In the unexpected return of Flaked (Season 2 premiere; Friday, June 2, Netflix), Chip (Will Arnett) heads back to Venice to rehab his ruined Local Hero status, if not his booze problem. Matters are even more dire for the gang on Fear the Walking Dead (Season 3 premiere, Sunday, June 4, AMC), as vigilante Build the Zombie Wall border patrollers won't allow them to cross back over from Mexico. It could be worse; they could be struggling comedians in 1970s Hollywood—which is the setting for I'm Dying Up Here (series debut, Sunday, June 4, Showtime).

Tim Heidecker re-ups for more ultra-violent spy action in Decker: Unclassified (Season 2 premiere, Sunday, June 4, Adult Swim), while Latina heroine(?) Teresa (Alice Braga) continues her quest to rule the drug trade in Queen of the South (Season 2 premiere, Thursday, June 8, USA), and the ladies of Litchfield are still doing time in Orange is the New Black (Season 5 premiere, Friday, June 9, Netflix), hackers be damned.

The ragtag crew of ridiculously good-looking intergalactic criminals remain lost in space in Dark Matter (Season 3 premiere, Friday, June 9, Syfy), and TV's coolest demon hunter is back and gunning for souls in Wynonna Earp (Season 2 premiere, Friday, June 9, Syfy). Meanwhile, the end is near for the Clone Club in the final run of Orphan Black (Season 5 premiere, Saturday, June 10, BBC America), and even nearer for frenemies Billie and Gene in the two-weekend burn-off of Idiotsitter (Season 2 premiere, Saturday, June 10, Comedy Central).

An all-star cast chews scenery and buffs cuticles in new Florida nail-salon dramedy Claws (series debut, Sunday, June 11, TNT), and primetime goes grindhouse with Blood Drive (series debut, Wednesday, June 14, Syfy), about a cross-country death race where the cars run on—what else?—blood. The Mist (series debut, Thursday, June 22, Spike) rolls out more subtle Stephen King-y scares, and the Gorgeous Ladies of Wrestling finally get their '80s-spandexed due in the Alison Brie-led docu-comedy GLOW (series debut, Friday, June 23, Netflix).

Fiddy Cent's nightclubs 'n' drugs drama Power (Season 4 premiere, Sunday, June 25, Starz) finds kingpin Ghost (Omari Hardwick) caught in the middle of a, yep, power struggle, while Jesse, Tulip and Cassidy finally hit the road looking for God in Preacher (Season 2 premiere, Sunday, June 25, AMC).
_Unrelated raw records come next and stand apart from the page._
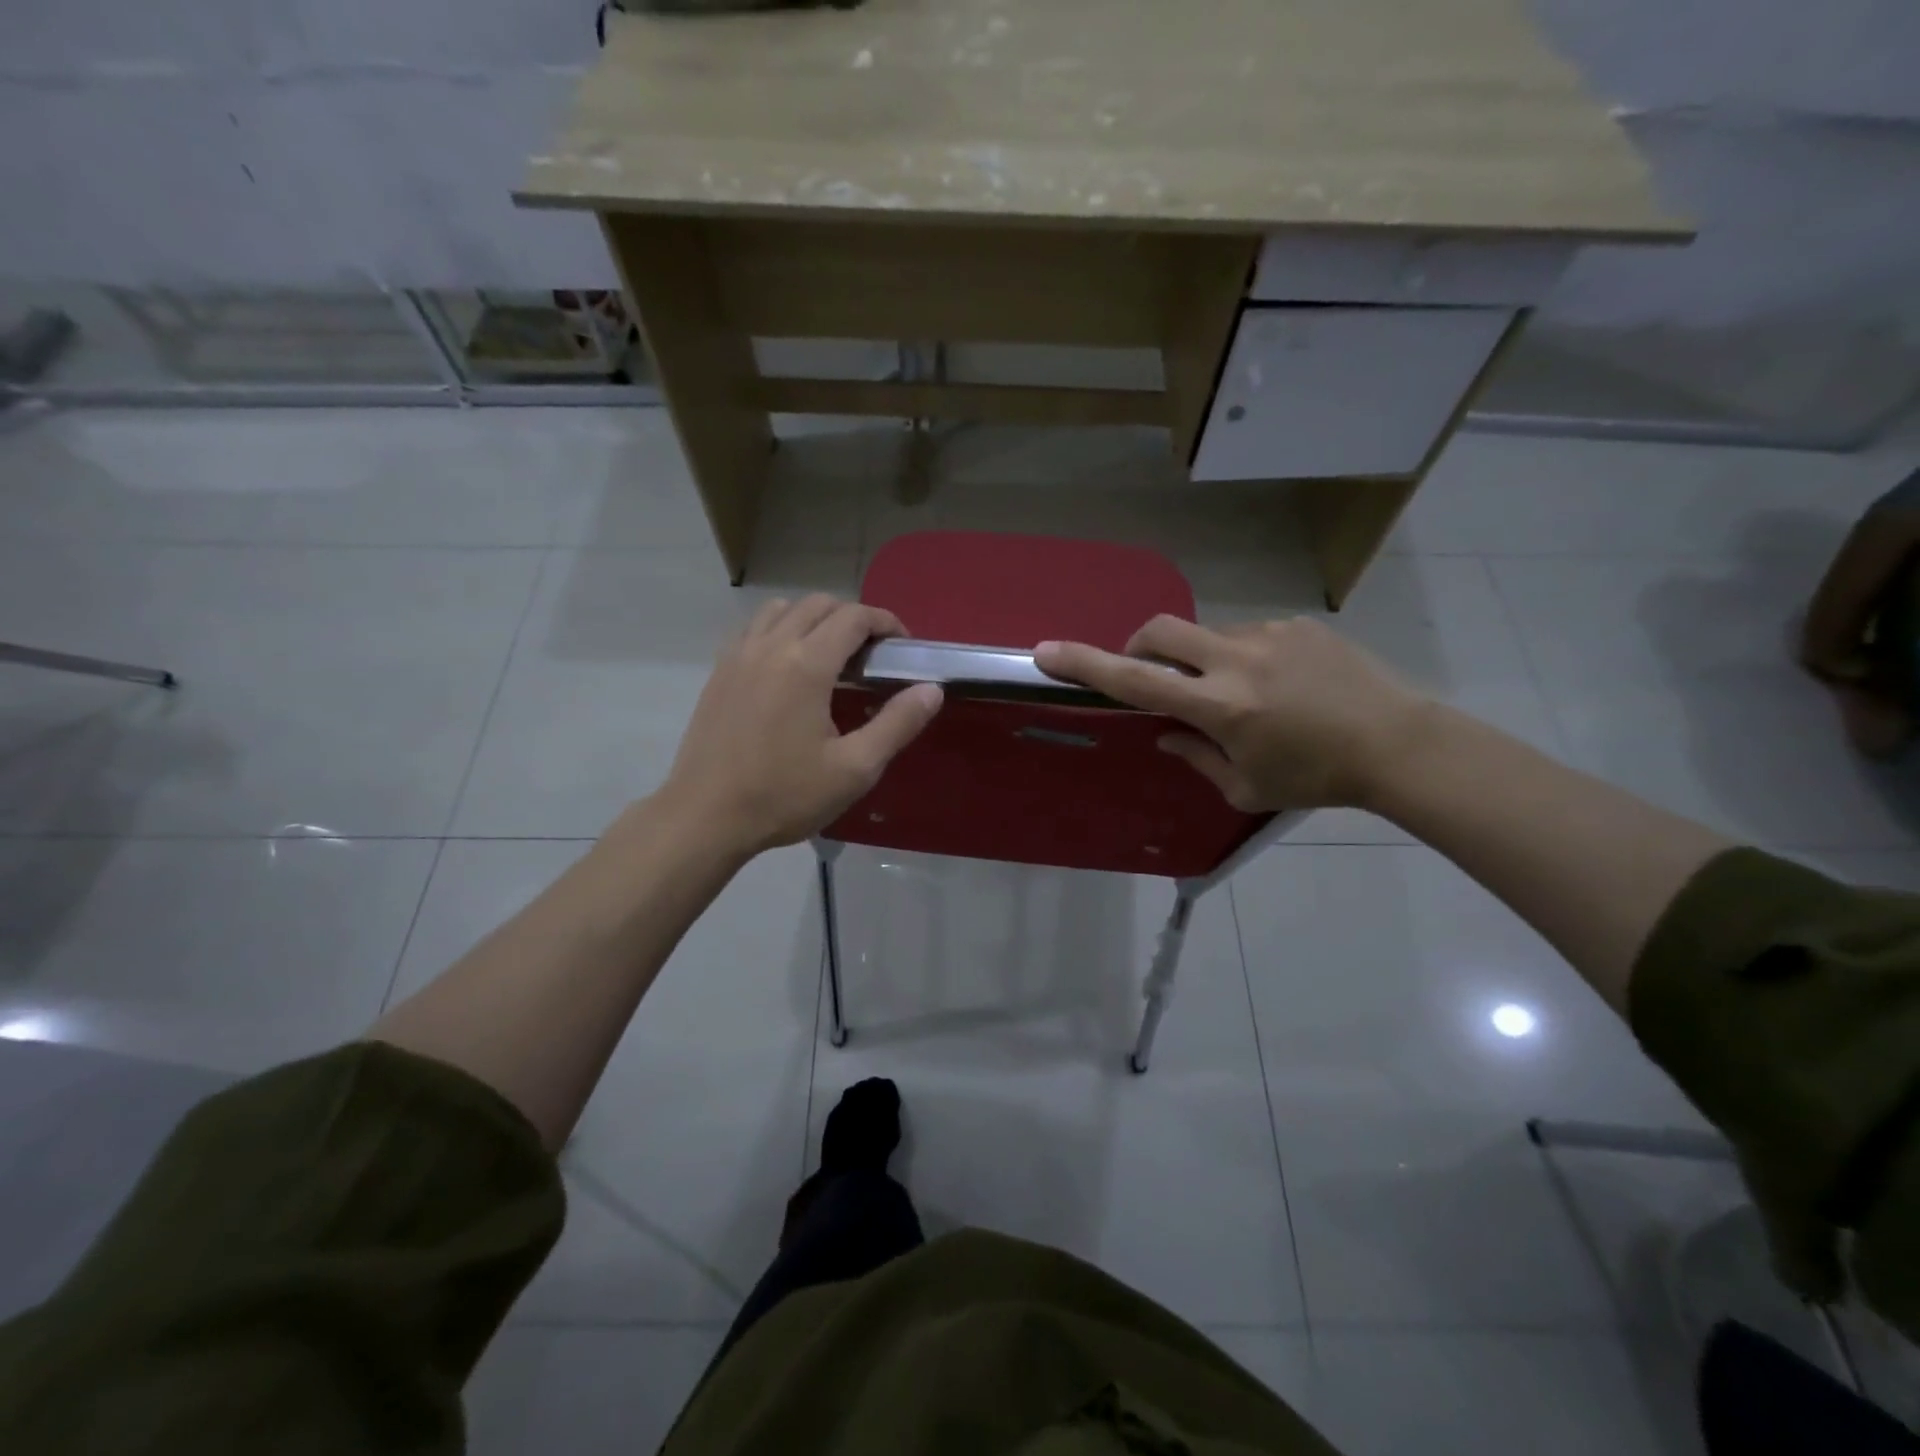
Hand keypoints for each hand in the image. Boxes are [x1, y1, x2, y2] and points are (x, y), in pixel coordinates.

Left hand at [657, 595, 941, 855]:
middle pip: (819, 604)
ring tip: (829, 654)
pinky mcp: (719, 671)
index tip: (902, 646)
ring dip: (813, 618)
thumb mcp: (855, 768)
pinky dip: (779, 629)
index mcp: (807, 664)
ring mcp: (739, 655)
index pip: (854, 617)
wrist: (706, 816)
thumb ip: (897, 724)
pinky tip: (787, 667)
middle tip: (871, 654)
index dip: (885, 622)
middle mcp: (771, 646)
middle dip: (852, 618)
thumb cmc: (785, 796)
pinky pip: (754, 628)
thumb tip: (931, 690)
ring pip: (782, 609)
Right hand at [1035, 615, 1429, 811]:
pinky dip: (1243, 659)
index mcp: (1219, 705)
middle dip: (1138, 645)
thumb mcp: (1247, 787)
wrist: (1398, 743)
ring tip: (1242, 696)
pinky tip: (1279, 687)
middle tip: (1152, 674)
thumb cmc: (1316, 778)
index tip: (1046, 650)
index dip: (1085, 664)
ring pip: (1208, 635)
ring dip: (1202, 660)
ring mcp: (1268, 635)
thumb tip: (1167, 734)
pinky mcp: (1297, 626)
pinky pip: (1249, 636)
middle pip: (1160, 630)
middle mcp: (1236, 660)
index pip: (1136, 679)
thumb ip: (1196, 757)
Liza (Sutton Foster) deals with the fallout of her bestie Kelsey (Hilary Duff) learning her dark, old secret in Younger (Season 4 premiere, Wednesday, June 28, TV Land), and everybody's favorite ragtag trio of ridiculously good-looking interplanetary bounty hunters gear up to fight the good-ish fight in Killjoys (Season 3 premiere, Friday, June 30, Syfy).
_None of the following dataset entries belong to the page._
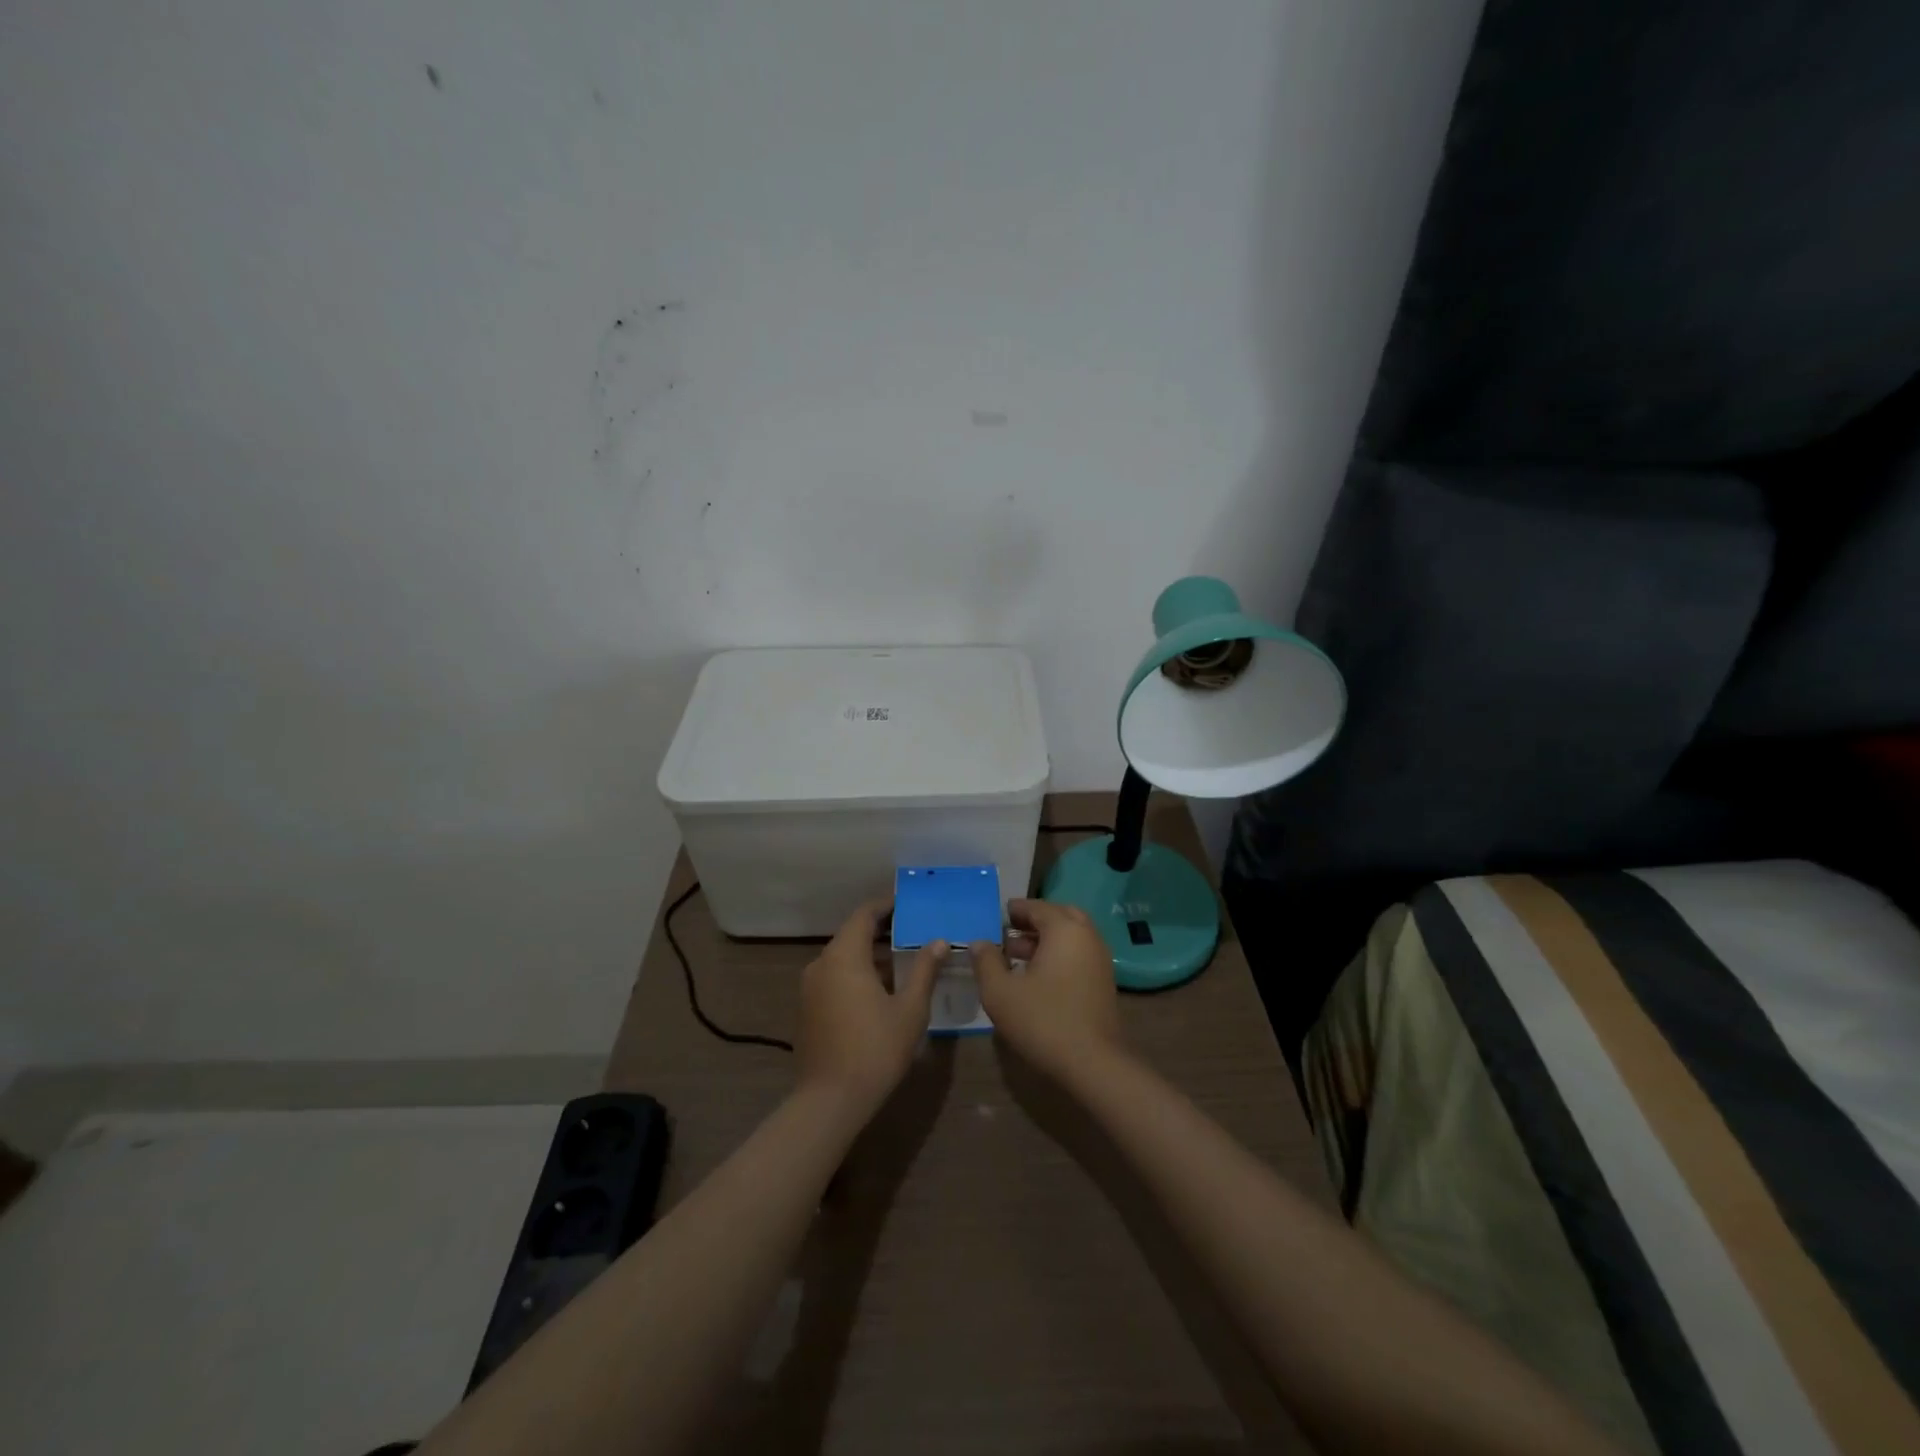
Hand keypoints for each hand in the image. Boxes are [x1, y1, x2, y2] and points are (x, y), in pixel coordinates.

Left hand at [796, 898, 942, 1118]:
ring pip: (842, 958)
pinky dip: (856, 974)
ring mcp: (810, 988)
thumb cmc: (875, 1049)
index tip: (909, 904)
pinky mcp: (807, 1009)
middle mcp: (821, 964)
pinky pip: (834, 978)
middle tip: (913, 932)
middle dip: (881, 931)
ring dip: (869, 955)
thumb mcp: (910, 1009)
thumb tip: (938, 941)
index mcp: (844, 956)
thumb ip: (924, 970)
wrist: (829, 1101)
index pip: (864, 915)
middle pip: (852, 934)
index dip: (886, 906)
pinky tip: (880, 991)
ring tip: (902, 961)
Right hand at [972, 897, 1123, 1079]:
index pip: (1037, 907)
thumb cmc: (1043, 1020)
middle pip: (1059, 916)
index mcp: (1064, 929)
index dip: (1015, 910)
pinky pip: (1078, 954)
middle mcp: (1087, 936)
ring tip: (1017, 956)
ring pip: (1071, 936)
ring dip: (1046, 939)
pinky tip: (1038, 977)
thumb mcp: (1000, 992)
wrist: (1093, 1063)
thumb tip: (979, 942)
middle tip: (1009, 933)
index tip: (997, 916)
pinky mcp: (1104, 981)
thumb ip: (986, 962)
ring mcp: (1100, 959)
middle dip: (1034, 921)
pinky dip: (1059, 955)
John Singleton's Snowfall (series debut, Wednesday, July 5, FX) dramatizes the crack-cocaine epidemic of '80s Los Angeles, while modernized period piece Will (series debut, Monday, July 10, TNT) juices the legend of a young William Shakespeare as he arrives in the, wait for it, "punk-rock theatre scene of 16th century London."
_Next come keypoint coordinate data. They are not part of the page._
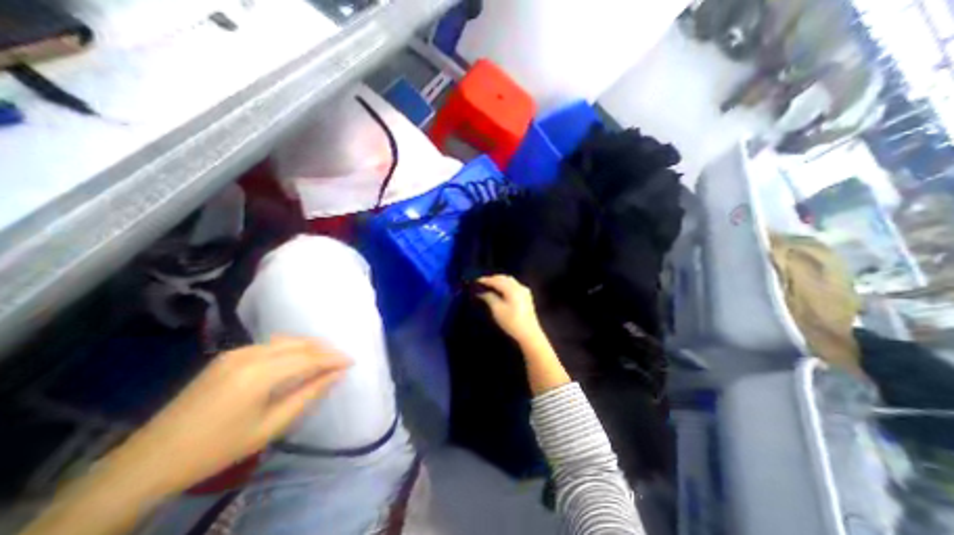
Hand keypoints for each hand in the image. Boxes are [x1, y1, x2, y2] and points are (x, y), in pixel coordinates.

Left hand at [106, 338, 351, 497]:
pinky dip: (290, 348)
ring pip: (285, 340)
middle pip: (299, 344)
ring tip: (323, 359)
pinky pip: (269, 345)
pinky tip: (295, 359)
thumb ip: (308, 395)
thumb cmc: (217, 449)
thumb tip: (336, 374)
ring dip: (308, 347)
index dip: (334, 358)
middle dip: (324, 349)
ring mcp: (236, 353)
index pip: (309, 357)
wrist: (148, 461)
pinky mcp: (227, 356)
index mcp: (260, 374)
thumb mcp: (270, 426)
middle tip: (340, 360)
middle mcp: (250, 355)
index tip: (352, 361)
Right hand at [478, 276, 543, 346]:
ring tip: (490, 286)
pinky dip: (505, 285)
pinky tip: (501, 290)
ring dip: (499, 281)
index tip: (476, 281)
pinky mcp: (527, 297)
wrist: (529, 334)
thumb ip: (489, 297)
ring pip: (510, 281)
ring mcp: (524, 291)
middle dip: (493, 279)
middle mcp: (519, 287)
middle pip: (504, 278)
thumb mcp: (497, 310)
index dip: (486, 280)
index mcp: (512, 289)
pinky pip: (514, 285)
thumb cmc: (511, 322)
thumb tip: (482, 292)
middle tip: (482, 283)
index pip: (497, 280)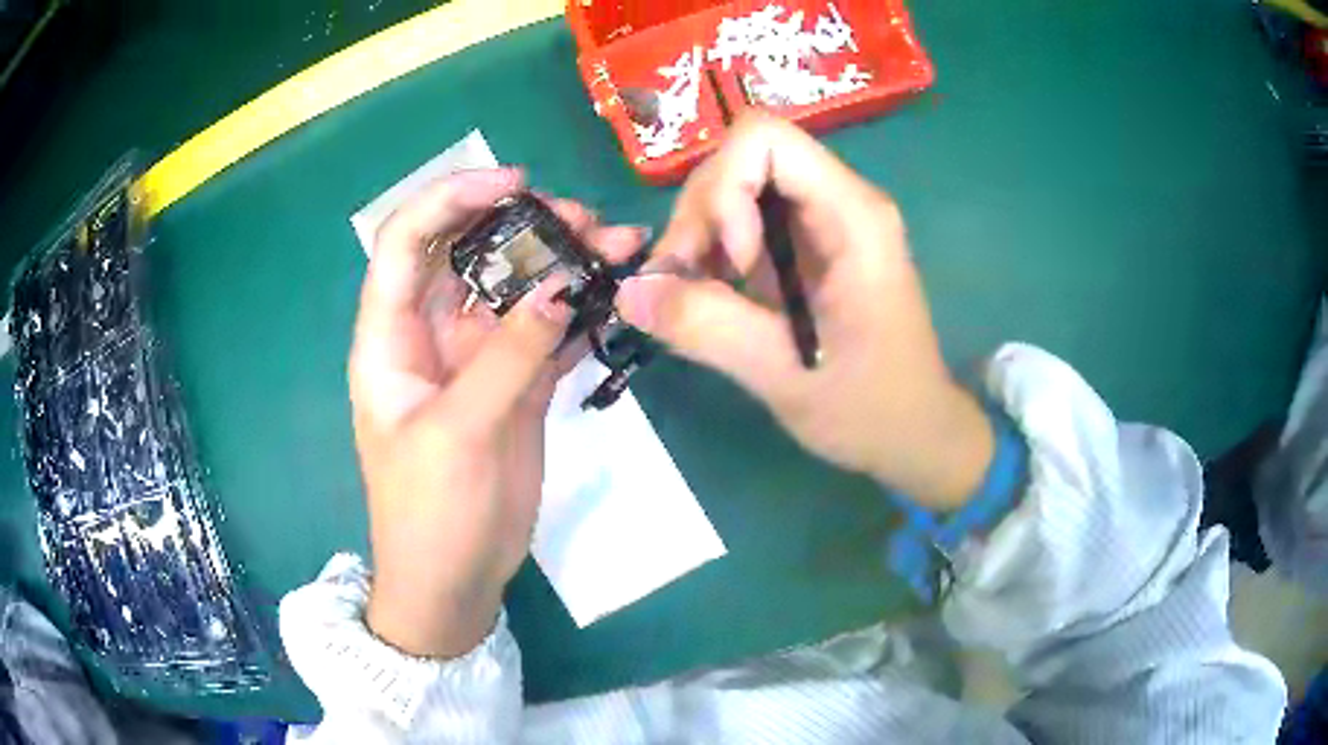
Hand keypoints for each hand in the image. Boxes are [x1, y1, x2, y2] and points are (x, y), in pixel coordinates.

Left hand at [349, 169, 645, 657]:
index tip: (513, 184)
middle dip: (522, 225)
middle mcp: (431, 335)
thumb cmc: (429, 513)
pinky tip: (617, 296)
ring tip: (617, 247)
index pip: (408, 243)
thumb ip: (507, 357)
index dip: (451, 200)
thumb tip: (561, 288)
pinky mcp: (517, 385)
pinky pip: (547, 332)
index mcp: (390, 338)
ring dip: (562, 263)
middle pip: (471, 255)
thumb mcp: (457, 434)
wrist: (454, 579)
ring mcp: (478, 359)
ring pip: (517, 289)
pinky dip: (580, 311)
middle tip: (583, 219)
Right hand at [616, 115, 992, 509]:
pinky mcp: (809, 243)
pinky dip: (714, 252)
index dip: (726, 188)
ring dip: (700, 236)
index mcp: (852, 215)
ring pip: (735, 186)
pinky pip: (745, 219)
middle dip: (701, 216)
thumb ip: (707, 328)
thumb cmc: (870, 408)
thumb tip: (628, 291)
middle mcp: (839, 199)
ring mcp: (824, 219)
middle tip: (687, 287)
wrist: (913, 431)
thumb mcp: (785, 376)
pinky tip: (716, 298)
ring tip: (699, 299)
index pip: (764, 138)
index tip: (729, 263)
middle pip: (741, 158)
Game of Thrones ... Yeah, nothing more needs to be said here (Season 7 premiere, Sunday, July 16, HBO). In the final stretch of The Strain (Season 4 premiere, Sunday, July 16, FX), nuclear winter is in full effect, the Strigoli vampires have seized the planet, and our heroes are down for the count—but are they, really? Meanwhile, Ballers (Season 3 premiere, Sunday, July 23, HBO) and Insecure (Season 2 premiere, Sunday, July 23, HBO) are paired-up for the most incongruent HBO hour ever, and Midnight, Texas (series debut, Monday, July 24, NBC) takes Charlaine Harris' supernatural novels for a TV spin.

Would you believe ... Sharknado 5 (movie premiere, Sunday, Aug. 6, Syfy)? Marvel's The Defenders (series debut, Friday, Aug. 18, Netflix) finally brings together Daredevil, Jessica Jones, Luke Cage and Iron Fist for a dysfunctional superhero team-up, while the 21st go-round of South Park (Season 21 premiere, Wednesday, Aug. 23, Comedy Central) attempts to find the funny in Trump's America—if he's still in office at this point. Fortunately, Abbi and Illana drop the long-long-long-awaited comeback of Broad City (Season 4 premiere, Wednesday, Aug. 23, Comedy Central), and the new take on The Tick (series debut, Friday, Aug. 25, Amazon Prime) might reunify the country, after all. Spoon!